Actions to take:
#1 In the birthday post, what are the writer's fiancee and youngest daughter doing while the writer types?
#2 Shorten the paragraph of the birthday post that begins "It's been a lovely day." and keep its main facts.
#3 Continue the birthday post from its last sentence.

The Birthday of Love and Hate




Today is my birthday. I am in my 50s. Suffice to say that 60 is charging over the horizon rather faster than it was and 50 is starting to look like a blip on the edge of the radar screen.

It's been a lovely day. My children, who love me and whom I love dearly, have made a fuss of me and got me nice things. One decorated the house with banners and balloons and confetti. I walked out of a long and gruelling work conference call this morning to see her efforts. Friends have sent love and care and cards. I appreciate it all. As I write this, my fiancee and my youngest daughter are cooking me a birthday dinner, whilst I type away accompanied by a Sun sinking in the west and a rather nice South African Sauvignon Blanc. Life is good. I am blessed. I am loved.

And yet, I know I am not loved by all. The reverse. I am hated. I sit here, ensconced in warmth and human affection and today, just for one day, I have turned the hate off. I have avoided the places where it blazes away, reducing me to an abstraction, a concept, my entire existence to a toxic theory. I know of course that it will be back. And on Sunday, the papers, one in particular, may be doing their work again, reducing me, frightening me.

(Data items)
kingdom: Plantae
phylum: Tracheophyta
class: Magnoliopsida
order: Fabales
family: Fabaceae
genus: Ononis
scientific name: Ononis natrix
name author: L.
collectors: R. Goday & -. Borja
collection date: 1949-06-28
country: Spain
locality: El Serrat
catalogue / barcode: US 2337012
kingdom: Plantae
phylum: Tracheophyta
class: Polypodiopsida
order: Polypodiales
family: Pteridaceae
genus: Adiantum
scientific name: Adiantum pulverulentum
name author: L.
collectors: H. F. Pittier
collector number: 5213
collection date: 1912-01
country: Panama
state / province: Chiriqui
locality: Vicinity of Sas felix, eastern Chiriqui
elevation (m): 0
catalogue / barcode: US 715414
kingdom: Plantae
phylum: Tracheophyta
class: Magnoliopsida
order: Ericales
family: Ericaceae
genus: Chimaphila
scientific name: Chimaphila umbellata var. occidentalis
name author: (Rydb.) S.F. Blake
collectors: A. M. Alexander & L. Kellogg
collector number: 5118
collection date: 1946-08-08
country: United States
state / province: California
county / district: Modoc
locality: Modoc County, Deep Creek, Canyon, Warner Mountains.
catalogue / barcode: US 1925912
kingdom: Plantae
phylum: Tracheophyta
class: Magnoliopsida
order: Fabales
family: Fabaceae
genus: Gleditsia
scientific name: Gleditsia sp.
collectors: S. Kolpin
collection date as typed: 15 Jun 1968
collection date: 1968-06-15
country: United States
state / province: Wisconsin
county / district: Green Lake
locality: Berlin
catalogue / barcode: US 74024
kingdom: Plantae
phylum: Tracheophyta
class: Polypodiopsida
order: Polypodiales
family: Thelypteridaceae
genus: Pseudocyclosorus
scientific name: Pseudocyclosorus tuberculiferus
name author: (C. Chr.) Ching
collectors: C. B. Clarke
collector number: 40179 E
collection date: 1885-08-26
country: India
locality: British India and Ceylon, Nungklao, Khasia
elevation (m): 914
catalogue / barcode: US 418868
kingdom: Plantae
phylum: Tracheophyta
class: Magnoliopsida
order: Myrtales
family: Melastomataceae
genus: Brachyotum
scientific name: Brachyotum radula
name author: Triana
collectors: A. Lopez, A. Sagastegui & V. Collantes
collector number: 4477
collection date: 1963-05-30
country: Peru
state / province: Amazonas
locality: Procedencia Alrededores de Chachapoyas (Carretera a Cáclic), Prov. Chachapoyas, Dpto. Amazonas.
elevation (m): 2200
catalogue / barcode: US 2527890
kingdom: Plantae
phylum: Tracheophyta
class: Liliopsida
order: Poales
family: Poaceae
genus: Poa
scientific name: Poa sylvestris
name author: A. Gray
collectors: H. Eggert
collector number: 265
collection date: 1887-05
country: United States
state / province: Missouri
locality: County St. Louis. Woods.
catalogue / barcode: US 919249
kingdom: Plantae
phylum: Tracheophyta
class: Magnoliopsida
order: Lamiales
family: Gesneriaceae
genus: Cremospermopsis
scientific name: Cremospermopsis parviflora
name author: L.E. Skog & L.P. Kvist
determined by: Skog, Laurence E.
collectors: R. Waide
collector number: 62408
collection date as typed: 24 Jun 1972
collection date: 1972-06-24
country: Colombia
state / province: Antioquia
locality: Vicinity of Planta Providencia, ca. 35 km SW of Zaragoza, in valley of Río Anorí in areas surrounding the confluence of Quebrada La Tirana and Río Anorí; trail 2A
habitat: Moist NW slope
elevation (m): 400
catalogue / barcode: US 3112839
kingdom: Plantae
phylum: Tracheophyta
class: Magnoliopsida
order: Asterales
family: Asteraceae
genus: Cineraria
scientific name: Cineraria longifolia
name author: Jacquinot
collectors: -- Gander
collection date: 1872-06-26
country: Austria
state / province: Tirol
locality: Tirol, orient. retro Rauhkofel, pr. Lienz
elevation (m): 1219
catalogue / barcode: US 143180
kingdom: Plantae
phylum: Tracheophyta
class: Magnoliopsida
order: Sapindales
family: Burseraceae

Results of the tasks:
#1 They are cooking the writer a birthday dinner.

#2 The writer's children made a fuss and gave nice gifts, and one of them decorated the house with banners, balloons and confetti, which the writer saw after a long work conference call. Friends sent love, care and cards. The writer's fiancee and youngest daughter are cooking a birthday dinner while the writer types with a glass of South African Sauvignon Blanc as the Sun sets. The writer feels blessed and loved.

#3
It's not because of anything I have done, or ever will do. It's because I am a transgender woman. Twelve years ago, I simply could no longer pretend, no longer manage the performance of behaving; living a life that wasn't mine. It had been building since I was a child, suppressed and suppressed again, fear (and not just for me) rising each time I tried to face the meaning of it within me and what it suggested for the life ahead. But eventually, the feelings - and the knowledge - would simply no longer negotiate and my defences collapsed entirely.

There followed a few years of elation, release, surgery, personal family trauma, abuse (something I had experienced for many years in a crumbling marriage - and it went on), looming penury, loss of home and friends and business and refinding replacements for all of these. It was an amazing few years. It was a grotesque few years.

I got through. I kept loving those I loved and they saw that. Over a decade later, I have rebuilt.  I was lucky. I had a profession and I was good at it. Some in my world turned away, wouldn't pick up the phone anymore. But others stood by me. I rebuilt.

To those people who love me, I am no abstraction, no concept. I am real. A loving Mum, a friend, a partner and soon to be wife. I matter to these people. Some have reached out in need to me, and I have been there. We have been through some trauma in the last decade, and certainly not just mine. Likewise, when I have been beaten down, they, loved ones and friends, have held me, kept my nose above the water.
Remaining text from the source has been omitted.